**What is required:** Go through the records below and return each line that has "Left" in it.

§ §

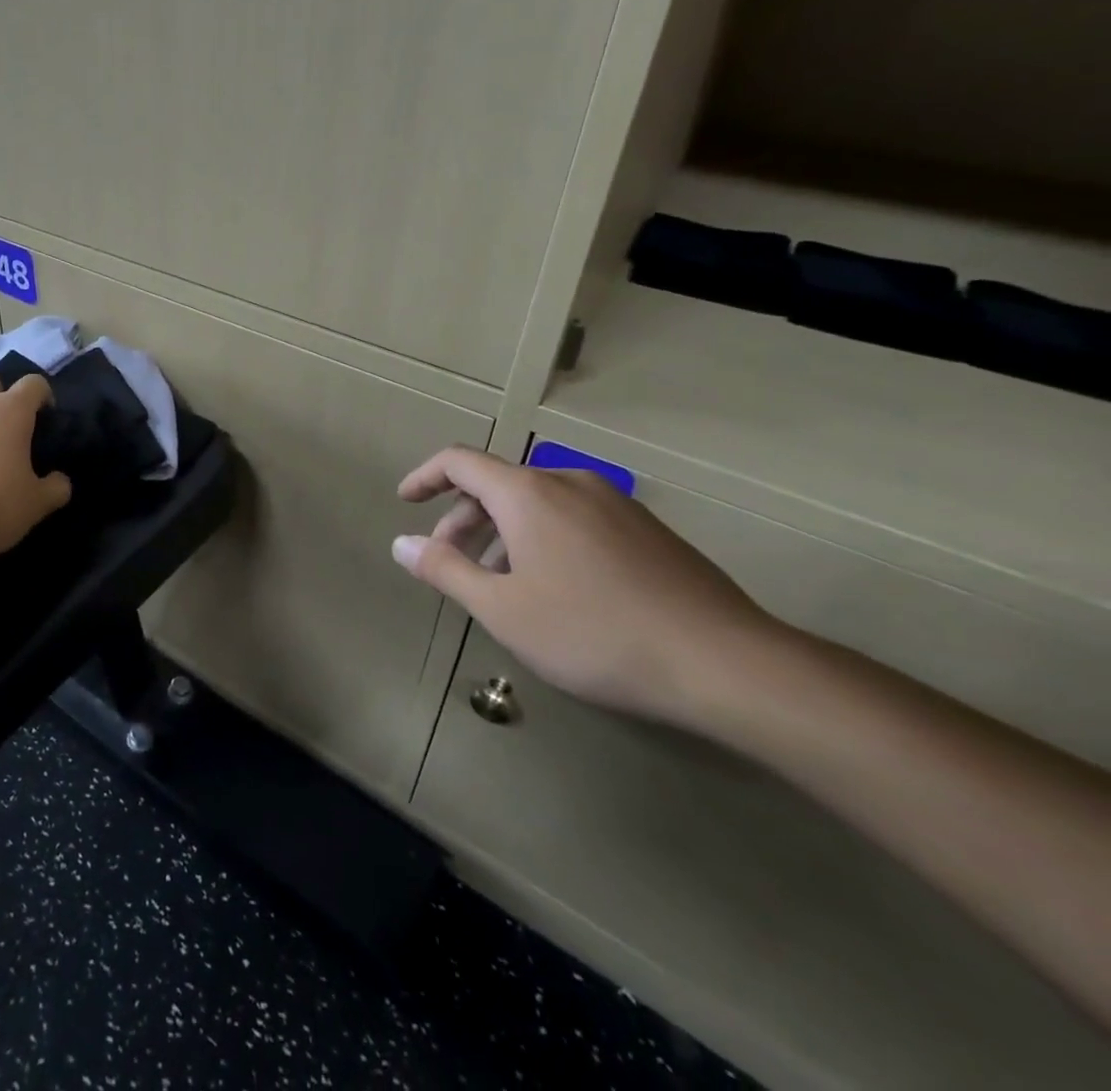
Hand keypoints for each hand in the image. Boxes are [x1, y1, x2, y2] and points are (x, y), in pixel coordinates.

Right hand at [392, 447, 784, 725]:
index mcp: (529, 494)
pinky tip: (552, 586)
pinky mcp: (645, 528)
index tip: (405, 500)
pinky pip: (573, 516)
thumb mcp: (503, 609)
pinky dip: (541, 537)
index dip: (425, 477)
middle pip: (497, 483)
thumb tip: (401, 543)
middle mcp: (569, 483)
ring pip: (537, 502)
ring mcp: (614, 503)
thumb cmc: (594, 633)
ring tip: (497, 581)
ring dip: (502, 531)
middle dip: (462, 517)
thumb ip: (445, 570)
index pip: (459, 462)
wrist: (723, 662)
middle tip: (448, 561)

§ §

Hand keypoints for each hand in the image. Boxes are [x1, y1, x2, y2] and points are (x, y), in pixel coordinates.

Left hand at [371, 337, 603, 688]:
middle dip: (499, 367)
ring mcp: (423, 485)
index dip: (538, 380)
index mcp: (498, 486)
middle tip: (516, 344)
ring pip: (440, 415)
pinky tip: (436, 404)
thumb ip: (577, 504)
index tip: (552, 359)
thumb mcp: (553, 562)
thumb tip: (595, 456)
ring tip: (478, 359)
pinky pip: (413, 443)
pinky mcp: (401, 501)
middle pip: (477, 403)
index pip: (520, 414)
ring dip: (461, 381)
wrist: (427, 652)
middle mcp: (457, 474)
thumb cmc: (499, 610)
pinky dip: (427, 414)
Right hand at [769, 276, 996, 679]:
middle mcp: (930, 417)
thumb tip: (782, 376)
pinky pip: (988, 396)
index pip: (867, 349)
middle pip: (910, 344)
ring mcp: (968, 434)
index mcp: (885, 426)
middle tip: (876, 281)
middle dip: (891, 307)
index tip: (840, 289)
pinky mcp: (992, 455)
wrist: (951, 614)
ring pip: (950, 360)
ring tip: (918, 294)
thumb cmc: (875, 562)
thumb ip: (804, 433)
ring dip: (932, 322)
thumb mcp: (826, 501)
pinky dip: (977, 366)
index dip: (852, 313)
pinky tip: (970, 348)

§ §

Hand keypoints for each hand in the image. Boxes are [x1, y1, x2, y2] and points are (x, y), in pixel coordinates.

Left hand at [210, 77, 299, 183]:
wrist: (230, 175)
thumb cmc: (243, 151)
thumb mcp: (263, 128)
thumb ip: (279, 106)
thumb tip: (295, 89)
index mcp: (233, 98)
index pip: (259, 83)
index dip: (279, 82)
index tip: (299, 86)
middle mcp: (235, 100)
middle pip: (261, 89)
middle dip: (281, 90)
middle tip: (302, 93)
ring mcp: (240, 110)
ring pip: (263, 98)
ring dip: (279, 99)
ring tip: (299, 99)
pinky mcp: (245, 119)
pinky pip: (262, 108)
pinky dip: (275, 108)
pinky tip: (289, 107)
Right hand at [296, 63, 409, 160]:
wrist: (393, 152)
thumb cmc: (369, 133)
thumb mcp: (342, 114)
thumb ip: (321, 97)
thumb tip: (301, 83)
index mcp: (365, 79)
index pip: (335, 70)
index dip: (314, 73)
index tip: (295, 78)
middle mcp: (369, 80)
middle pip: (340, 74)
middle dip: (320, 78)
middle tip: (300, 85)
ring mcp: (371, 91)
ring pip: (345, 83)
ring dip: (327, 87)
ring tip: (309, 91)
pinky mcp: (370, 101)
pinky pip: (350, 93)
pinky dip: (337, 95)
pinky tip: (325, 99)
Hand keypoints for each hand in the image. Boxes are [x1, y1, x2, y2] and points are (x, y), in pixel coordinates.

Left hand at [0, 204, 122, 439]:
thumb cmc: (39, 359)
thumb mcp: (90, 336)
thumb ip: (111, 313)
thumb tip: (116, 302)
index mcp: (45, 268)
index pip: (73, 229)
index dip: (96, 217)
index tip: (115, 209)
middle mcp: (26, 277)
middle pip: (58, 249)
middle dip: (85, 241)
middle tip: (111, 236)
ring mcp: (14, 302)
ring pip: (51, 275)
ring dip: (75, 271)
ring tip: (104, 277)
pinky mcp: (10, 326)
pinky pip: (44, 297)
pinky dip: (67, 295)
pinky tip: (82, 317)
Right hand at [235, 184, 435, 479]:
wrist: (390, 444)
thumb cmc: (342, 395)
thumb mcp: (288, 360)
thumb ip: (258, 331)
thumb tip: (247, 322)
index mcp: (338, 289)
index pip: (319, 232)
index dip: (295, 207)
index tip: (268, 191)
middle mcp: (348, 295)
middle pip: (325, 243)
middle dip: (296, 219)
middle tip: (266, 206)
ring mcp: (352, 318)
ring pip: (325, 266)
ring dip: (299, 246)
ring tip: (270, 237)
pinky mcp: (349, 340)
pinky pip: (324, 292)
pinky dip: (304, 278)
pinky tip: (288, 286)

§ §

**Exercise output:**
Left hand at [371, 337, 603, 688]:
Left hand at [210, 77, 299, 183]:
Left hand at [0, 204, 122, 439]:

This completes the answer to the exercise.